Programa
Sonatas e Partitas para violino solo
JOHANN SEBASTIAN BACH -
Sonata n.º1 em Sol menor BWV1001
EUGÈNE YSAŸE
Sonata n.º3 op.27
JOHANN SEBASTIAN BACH
Partita n.º3 em Mi bemol maior BWV1006
EUGÈNE YSAŸE
Sonata n.º 6 op.27
KIRILL TROUSSOV violino
Era o próprio J. S. Bach quem tocava as suas obras para violino. O domínio deste instrumento era, aliás, uma prática com raízes profundas na sua família e ele chegou mesmo a ser contratado como violinista da corte de Weimar com apenas dezoito anos, cargo que depois acumulou com o de cravista entre 1708 e 1717. Fossem obras de câmara ou com orquestra, era Bach o solista de serviço.
As Seis Sonatas e Partitas (BWV 1001-1006) foram escritas em 1720, conforme o autografo confirma, numa altura em que o compositor servia como Kapellmeister da corte de Cöthen e para a qual praticamente apenas escreveu música instrumental. O género não era novo na medida em que a escrita harmónica e polifónica para violino era já uma prática desenvolvida por compositores como H. I. F. Biber (1644-1704), J. P. von Westhoff (1656-1705) e J. J. Walther (1650-1717) embora destes, só o primeiro apresente uma produção que pode competir com a de Bach em termos de técnica e qualidade artística. O ambiente para que foram criadas relaciona-se, de um modo geral, com a prática musical concertística de salão em Cöthen contudo, no que às Sonatas diz respeito, o primeiro biografo do mestre alemão, J. N. Forkel (1749-1818), menciona, em 1802, a sua execução na igreja. O manuscrito das seis obras está arranjado de forma que cada Sonata seja seguida por uma Partita. Aquelas são organizadas em quatro andamentos, lento- rápido, lento rápido, agrupadas aos pares e em que cada introdução é seguida de uma fuga. Já as Partitas são suites de danças estilizadas. A denominação de partita refere-se, muito provavelmente, às duas colecções de suites para tecla que Johann Kuhnau (1660-1722), em 1689 e 1692 respectivamente, fez publicar como Neue Clavier-Übung, com sete Partien cada. Kuhnau era, de resto, uma grande influência para Bach e este tratará de o homenagear mais tarde,em 1726, com as Seis Partitas (BWV 825-30) escritas já em Leipzig onde sucedeu àquele como Kantor. Das Partitas para violino é normalmente salientada a “Chaconne”, o quinto andamento da Nº 2 como um exemplo maior de mestria e arte. A sua duração incrivelmente longa de 257 compassos é absolutamente coerente com a dimensão do climax que representa.

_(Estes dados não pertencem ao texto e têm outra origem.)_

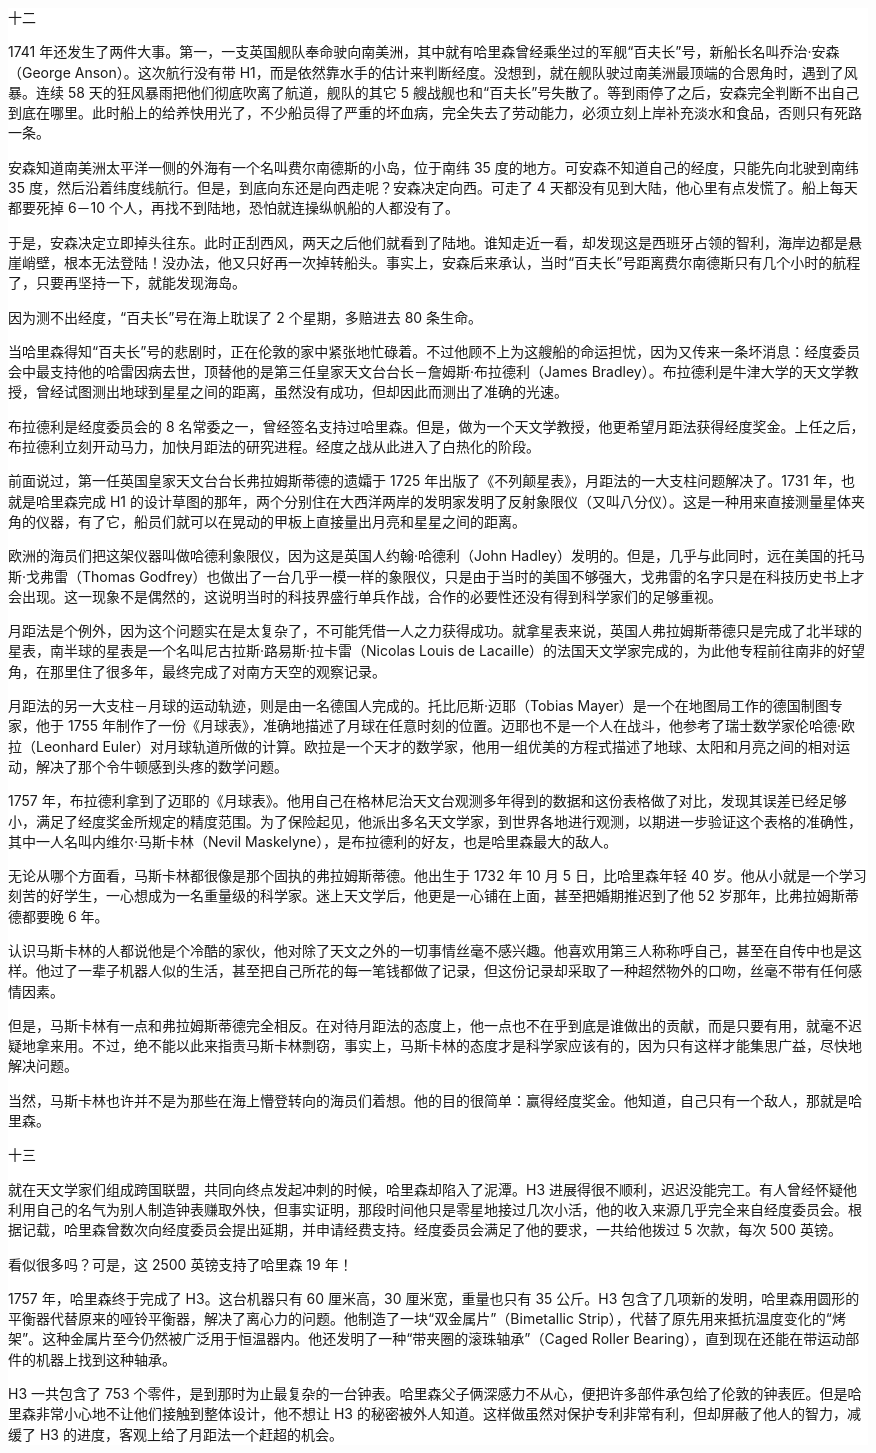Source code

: 十二

1741 年还发生了两件大事。第一，一支英国舰队奉命驶向南美洲，其中就有哈里森曾经乘坐过的军舰“百夫长”号，新船长名叫乔治·安森（George Anson）。这次航行没有带 H1，而是依然靠水手的估计来判断经度。没想到，就在舰队驶过南美洲最顶端的合恩角时，遇到了风暴。连续 58 天的狂风暴雨把他们彻底吹离了航道，舰队的其它 5 艘战舰也和“百夫长”号失散了。等到雨停了之后，安森完全判断不出自己到底在哪里。此时船上的给养快用光了，不少船员得了严重的坏血病，完全失去了劳动能力，必须立刻上岸补充淡水和食品，否则只有死路一条。

安森知道南美洲太平洋一侧的外海有一个名叫费尔南德斯的小岛，位于南纬 35 度的地方。可安森不知道自己的经度，只能先向北驶到南纬 35 度，然后沿着纬度线航行。但是，到底向东还是向西走呢？安森决定向西。可走了 4 天都没有见到大陆，他心里有点发慌了。船上每天都要死掉 6－10 个人，再找不到陆地，恐怕就连操纵帆船的人都没有了。

于是，安森决定立即掉头往东。此时正刮西风，两天之后他们就看到了陆地。谁知走近一看，却发现这是西班牙占领的智利，海岸边都是悬崖峭壁，根本无法登陆！没办法，他又只好再一次掉转船头。事实上，安森后来承认，当时“百夫长”号距离费尔南德斯只有几个小时的航程了，只要再坚持一下，就能发现海岛。

因为测不出经度，“百夫长”号在海上耽误了 2 个星期，多赔进去 80 条生命。

当哈里森得知“百夫长”号的悲剧时，正在伦敦的家中紧张地忙碌着。不过他顾不上为这艘船的命运担忧，因为又传来一条坏消息：经度委员会中最支持他的哈雷因病去世，顶替他的是第三任皇家天文台台长－詹姆斯·布拉德利（James Bradley）。布拉德利是牛津大学的天文学教授，曾经试图测出地球到星星之间的距离，虽然没有成功，但却因此而测出了准确的光速。

布拉德利是经度委员会的 8 名常委之一，曾经签名支持过哈里森。但是，做为一个天文学教授，他更希望月距法获得经度奖金。上任之后，布拉德利立刻开动马力，加快月距法的研究进程。经度之战从此进入了白热化的阶段。

前面说过，第一任英国皇家天文台台长弗拉姆斯蒂德的遗孀于 1725 年出版了《不列颠星表》，月距法的一大支柱问题解决了。1731 年，也就是哈里森完成 H1 的设计草图的那年，两个分别住在大西洋两岸的发明家发明了反射象限仪（又叫八分仪）。这是一种用来直接测量星体夹角的仪器，有了它，船员们就可以在晃动的甲板上直接量出月亮和星星之间的距离。

欧洲的海员们把这架仪器叫做哈德利象限仪，因为这是英国人约翰·哈德利（John Hadley）发明的。但是，几乎与此同时，远在美国的托马斯·戈弗雷（Thomas Godfrey）也做出了一台几乎一模一样的象限仪，只是由于当时的美国不够强大，戈弗雷的名字只是在科技历史书上才会出现。这一现象不是偶然的，这说明当时的科技界盛行单兵作战，合作的必要性还没有得到科学家们的足够重视。

月距法是个例外，因为这个问题实在是太复杂了，不可能凭借一人之力获得成功。就拿星表来说，英国人弗拉姆斯蒂德只是完成了北半球的星表，南半球的星表是一个名叫尼古拉斯·路易斯·拉卡雷（Nicolas Louis de Lacaille）的法国天文学家完成的，为此他专程前往南非的好望角，在那里住了很多年，最终完成了对南方天空的观察记录。

月距法的另一大支柱－月球的运动轨迹，则是由一名德国人完成的。托比厄斯·迈耶（Tobias Mayer）是一个在地图局工作的德国制图专家，他于 1755 年制作了一份《月球表》，准确地描述了月球在任意时刻的位置。迈耶也不是一个人在战斗，他参考了瑞士数学家伦哈德·欧拉（Leonhard Euler）对月球轨道所做的计算。欧拉是一个天才的数学家，他用一组优美的方程式描述了地球、太阳和月亮之间的相对运动，解决了那个令牛顿感到头疼的数学问题。

1757 年，布拉德利拿到了迈耶的《月球表》。他用自己在格林尼治天文台观测多年得到的数据和这份表格做了对比，发现其误差已经足够小，满足了经度奖金所规定的精度范围。为了保险起见，他派出多名天文学家，到世界各地进行观测，以期进一步验证这个表格的准确性，其中一人名叫内维尔·马斯卡林（Nevil Maskelyne），是布拉德利的好友，也是哈里森最大的敌人。

无论从哪个方面看，马斯卡林都很像是那个固执的弗拉姆斯蒂德。他出生于 1732 年 10 月 5 日，比哈里森年轻 40 岁。他从小就是一个学习刻苦的好学生，一心想成为一名重量级的科学家。迷上天文学后，他更是一心铺在上面，甚至把婚期推迟到了他 52 岁那年，比弗拉姆斯蒂德都要晚 6 年。

认识马斯卡林的人都说他是个冷酷的家伙，他对除了天文之外的一切事情丝毫不感兴趣。他喜欢用第三人称称呼自己，甚至在自传中也是这样。他过了一辈子机器人似的生活，甚至把自己所花的每一笔钱都做了记录，但这份记录却采取了一种超然物外的口吻，丝毫不带有任何感情因素。

但是，马斯卡林有一点和弗拉姆斯蒂德完全相反。在对待月距法的态度上，他一点也不在乎到底是谁做出的贡献，而是只要有用，就毫不迟疑地拿来用。不过，绝不能以此来指责马斯卡林剽窃，事实上，马斯卡林的态度才是科学家应该有的，因为只有这样才能集思广益，尽快地解决问题。

当然，马斯卡林也许并不是为那些在海上懵登转向的海员们着想。他的目的很简单：赢得经度奖金。他知道，自己只有一个敌人，那就是哈里森。

十三

就在天文学家们组成跨国联盟，共同向终点发起冲刺的时候，哈里森却陷入了泥潭。H3 进展得很不顺利，迟迟没能完工。有人曾经怀疑他利用自己的名气为别人制造钟表赚取外快，但事实证明，那段时间他只是零星地接过几次小活，他的收入来源几乎完全来自经度委员会。根据记载，哈里森曾数次向经度委员会提出延期，并申请经费支持。经度委员会满足了他的要求，一共给他拨过 5 次款，每次 500 英镑。

看似很多吗？可是，这 2500 英镑支持了哈里森 19 年！

1757 年，哈里森终于完成了 H3。这台机器只有 60 厘米高，30 厘米宽，重量也只有 35 公斤。H3 包含了几项新的发明，哈里森用圆形的平衡器代替原来的哑铃平衡器，解决了离心力的问题。他制造了一块“双金属片”（Bimetallic Strip），代替了原先用来抵抗温度变化的“烤架”。这种金属片至今仍然被广泛用于恒温器内。他还发明了一种“带夹圈的滚珠轴承”（Caged Roller Bearing），直到现在还能在带运动部件的机器上找到这种轴承。

H3 一共包含了 753 个零件，是到那时为止最复杂的一台钟表。哈里森父子俩深感力不从心，便把许多部件承包给了伦敦的钟表匠。但是哈里森非常小心地不让他们接触到整体设计，他不想让 H3 的秘密被外人知道。这样做虽然对保护专利非常有利，但却屏蔽了他人的智力，减缓了 H3 的进度，客观上给了月距法一个赶超的机会。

Ysaÿe foi um dos melhores violinistas do mundo entre as últimas décadas do séc. XIX e as primeiras do seguinte, altura em que a sua saúde começou a inapacitá-lo. Os compositores do seu tempo dedicaram-lhe várias obras que reflectem justamente esse reconhecimento e entre os quais se podem salientar os nomes de C. Franck, G. Fauré (1845-1924) e C. Debussy (1862-1918).
Assim como Bach, também esteve ao serviço de uma corte tendo-se tornado, a partir de 1913, o maestro da casa real da Bélgica, ainda antes da reputação internacional o levar a assumir a direcção da Orquestra Sinfónica de Cincinnati entre 1918 e 1922. A maioria das suas composições são para violino solo e conjunto de câmara, para além de algumas obras para violino e orquestra. Estas seis sonatas tiveram como ponto de partida a audição daquelas de Bach através de um concerto a que assistiu e que tinha como solista J. Szigeti (1892-1973) a quem, aliás, Ysaÿe dedica a primeira. Para além disso estas composições de 1924 relacionam-se com o ciclo de 1720 através de um conjunto de afinidades que se resumem no próprio número e também no estilo: O contorno melódico providenciado pela técnica empregue do contraponto, as passagens arpejadas e a utilização de acordes.